A Summer’s Tale

Spring has turned to steamy summer outside the parish hall of Blessed Redeemer Church in suburban Chicago. It’s Mayday, 2100. Father Carlos is cleaning up before his new assistant pastor comes to move into the office they’ll share. The white neck-border of his blue sleeveless scoop-neck shirt represents a clerical collar. He’s comfortable in matching blue shorts and cork sandals, with the temp. at 730 and mildly stirring air from his solar-powered fan.

He glances out at his garden strip, at the peony bushes with peach-colored blossoms–a long-blooming varietal for these warm springtimes. An air-lifted, magnetized tram whiffs by, emitting high pinging tones of warning as it approaches the stop near the church. Carlos sees several people waiting, some dressed in pale greens and yellows for the season. The dwarf plum trees are also still flowering, in their fenced and watered sidewalk tree circles.

The peonies remind him of one of his favorite parishioners, a nurseryman who’s an associate or oblate of the Benedictines, now away at the monastery. He enjoys some weeks each year as part of the order. Carlos flips on the depth-vision above and behind his desk. A three-dimensional image appears in mid-air, projected from the dv’s back and side panels. He taps on an ecclesiastical channel. There’s just a show now about a monastery–a segment on some music being composed there. The monks are instrument makers. He half listens while shuffling piles on his desk.

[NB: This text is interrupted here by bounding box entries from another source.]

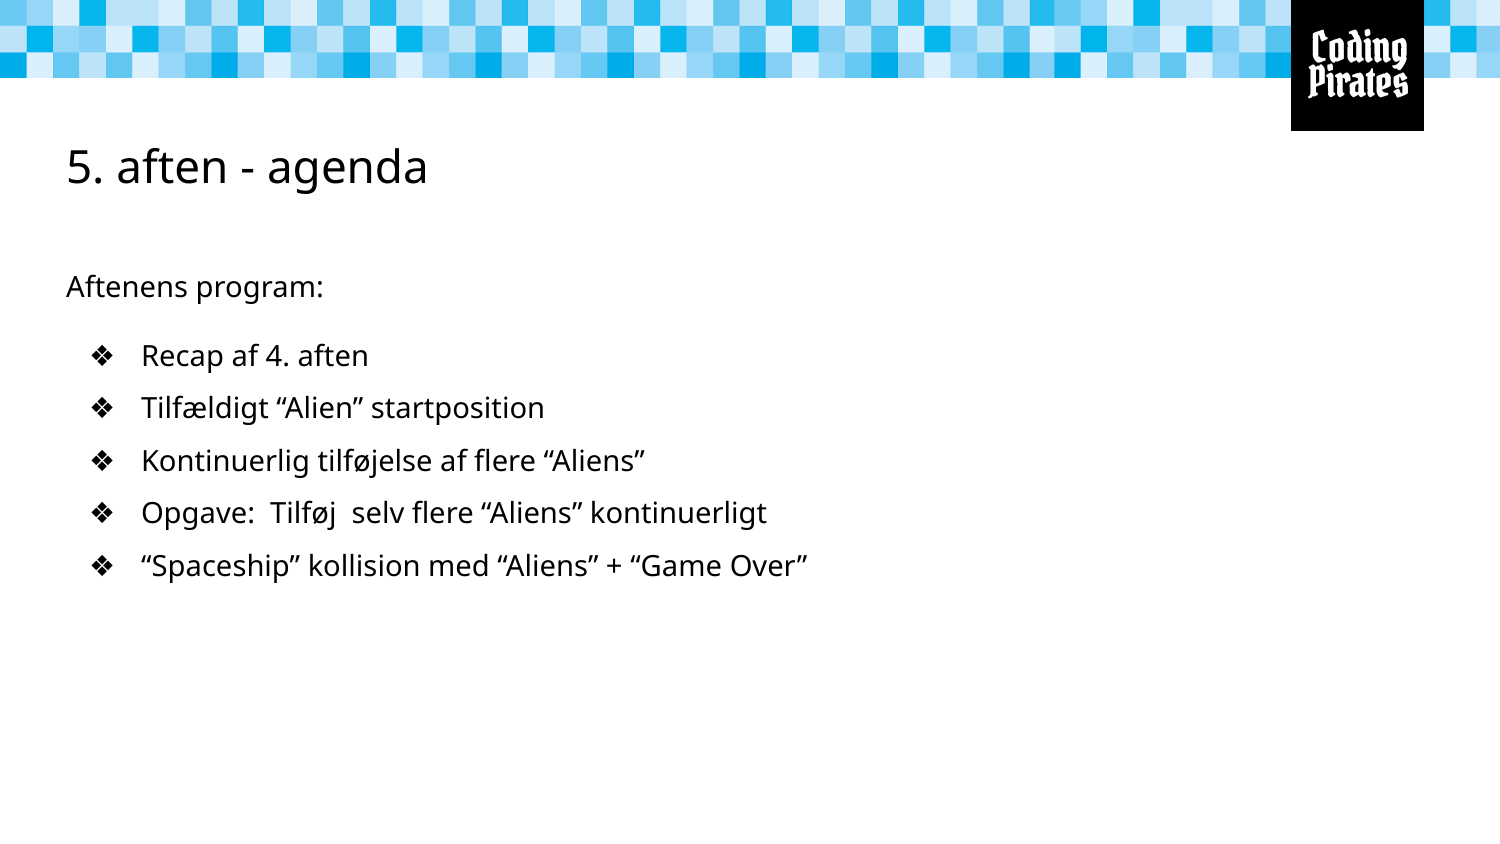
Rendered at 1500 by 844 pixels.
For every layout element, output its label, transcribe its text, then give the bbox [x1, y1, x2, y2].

title 5. aften - agenda [51, 123, 1223, 217]
list Aftenens program: Recap af 4. aften Tilfældigt “Alien” startposition Kontinuerlig tilføjelse af flere “Aliens” Opgave: Tilføj selv flere “Aliens” kontinuerligt “Spaceship” kollision med “Aliens” + “Game Over” [51, 235, 1449, 751]
picture [1291, 0, 1424, 131]
picture [0, 0, 1056, 78]
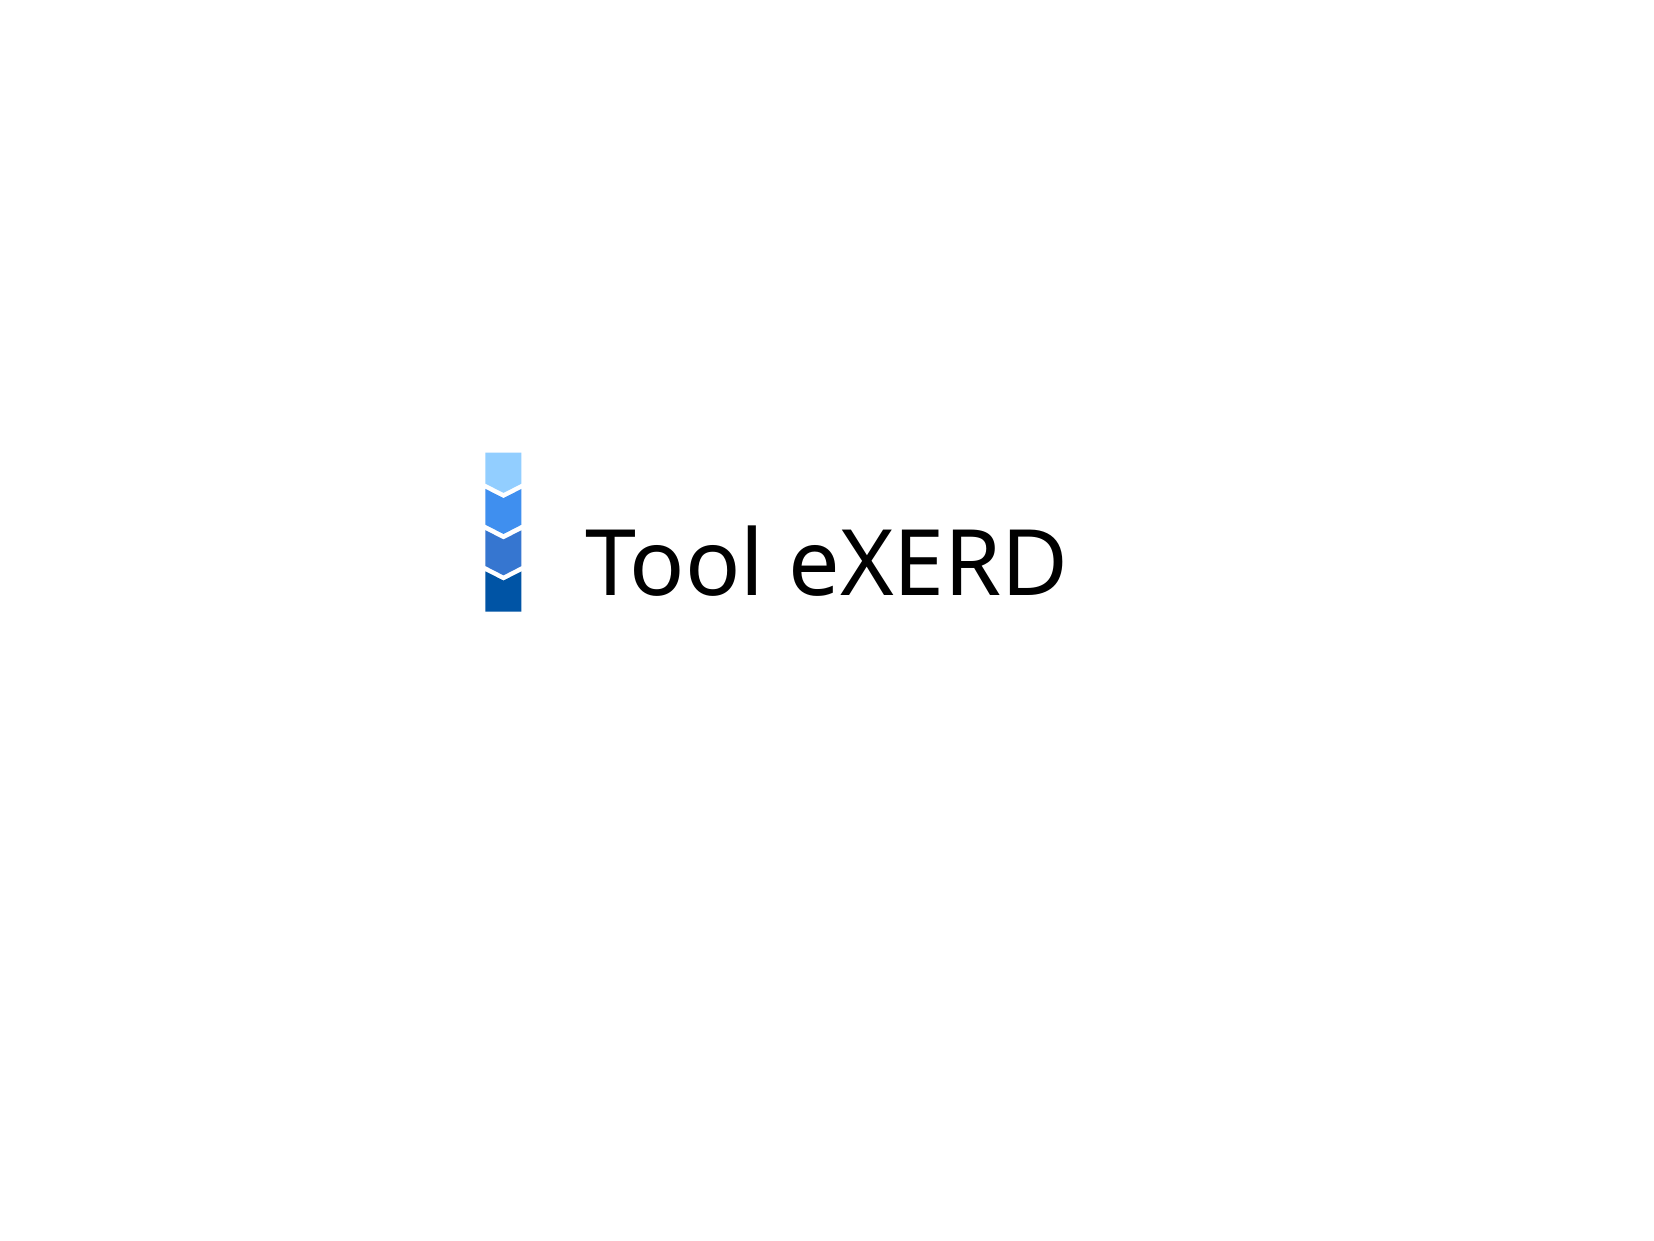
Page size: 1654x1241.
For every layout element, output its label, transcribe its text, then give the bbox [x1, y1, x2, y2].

Mellow wind instruments are playing in fast soft counterpoint with mouth harps and two-stringed, bowed Chinese instruments, that bend to produce different string tensions for the notes. Male voices chant a figured-bass line in Latin. The monastery was built a few decades ago in an alkali high desert region of Oregon, with aluminum-soil plateaus. Out at the edge of its property is an ancient lava bed of twisted, porous black rock. Solitude can still be found there.

The monks cultivate genetically engineered plants, including eerily large cactuses, and groves of scrub pines from which they market the pinenuts. There’s also a desert-evergreen groundcover with tough needles, gray-greening part of the monastery grounds. The camera pans to a couple of strawberry cactuses in bloom with huge pink flowers. The buildings are set into the base of a pink cliff, where cool chambers partly underground were blasted out, for a kitchen, chapel, and instrument storage.

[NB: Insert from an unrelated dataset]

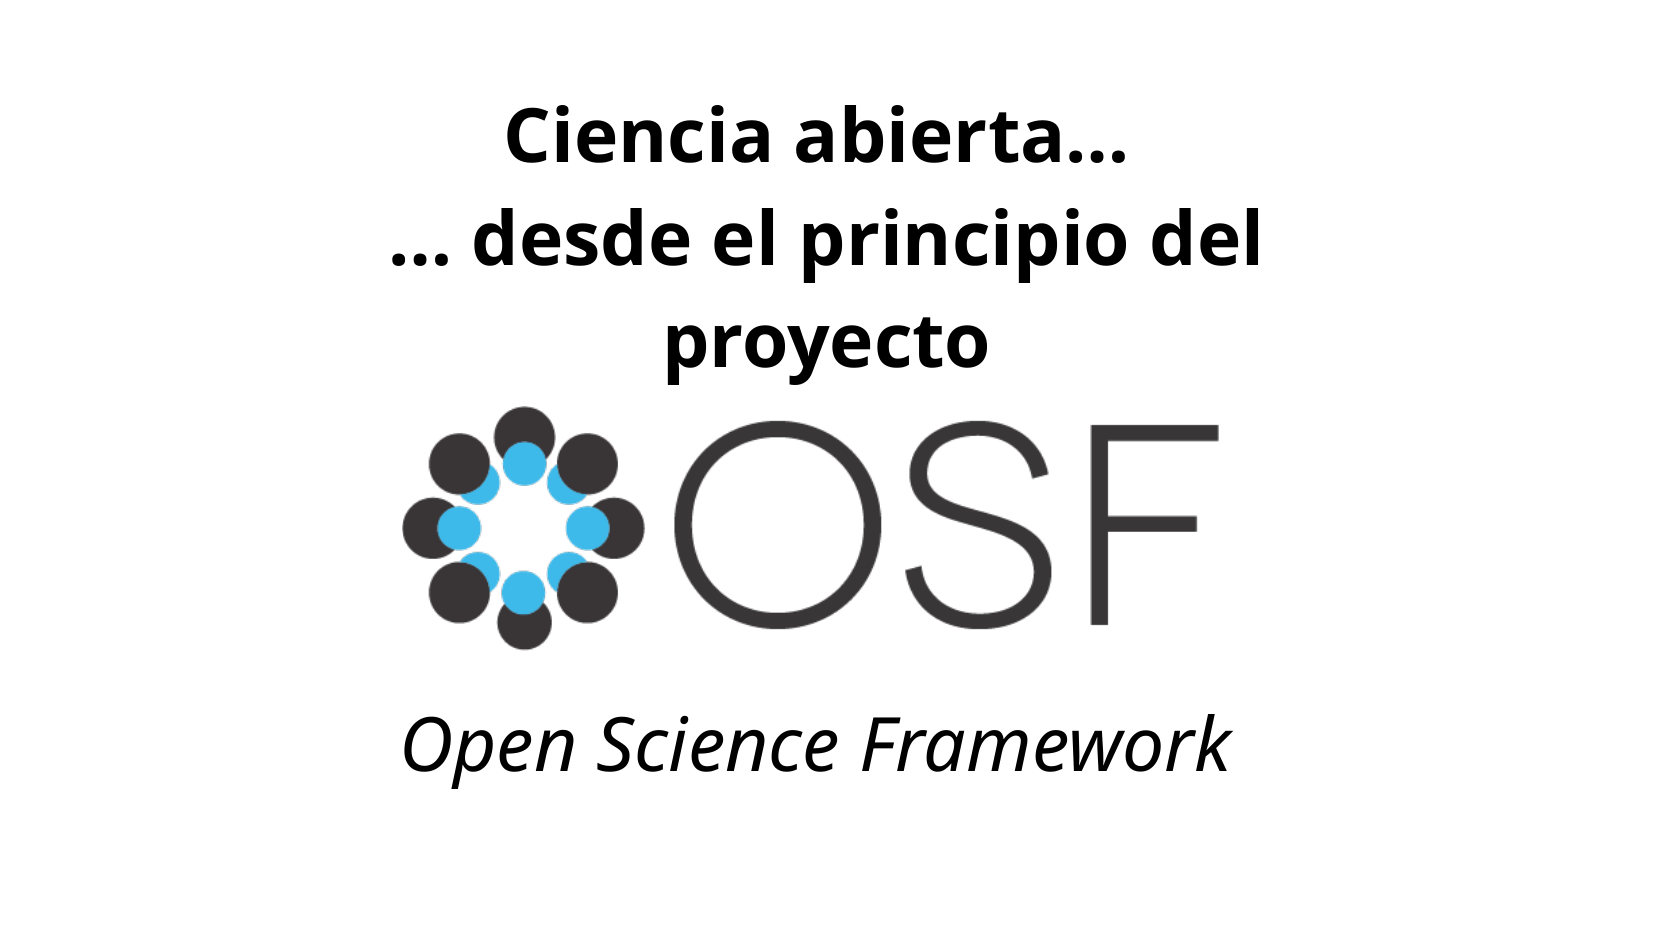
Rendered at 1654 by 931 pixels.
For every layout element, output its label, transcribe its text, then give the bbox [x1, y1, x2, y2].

text_box Open Science Framework [351, 683, 1280, 780]
picture [402, 382, 1231, 683]
text_box Ciencia abierta… … desde el principio del proyecto [215, 75, 1438, 316]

The chant is celebrating the last treaty, thirty years ago today, to end nuclear testing in Africa. It alternates praises of the negotiators with prayers of lament for a different region. In India, millions had died and part of the sub-continent was left uninhabitable, except by a few mutated insects and desert plants, when a “limited deployment” bomb was detonated there sixty years ago.

Since then there’s been no nuclear war. Carlos thinks it’s because the many countries with the weapons always managed to notice that using them would ruin and unpeople their own lands as well as the enemy’s, for unknown generations to come.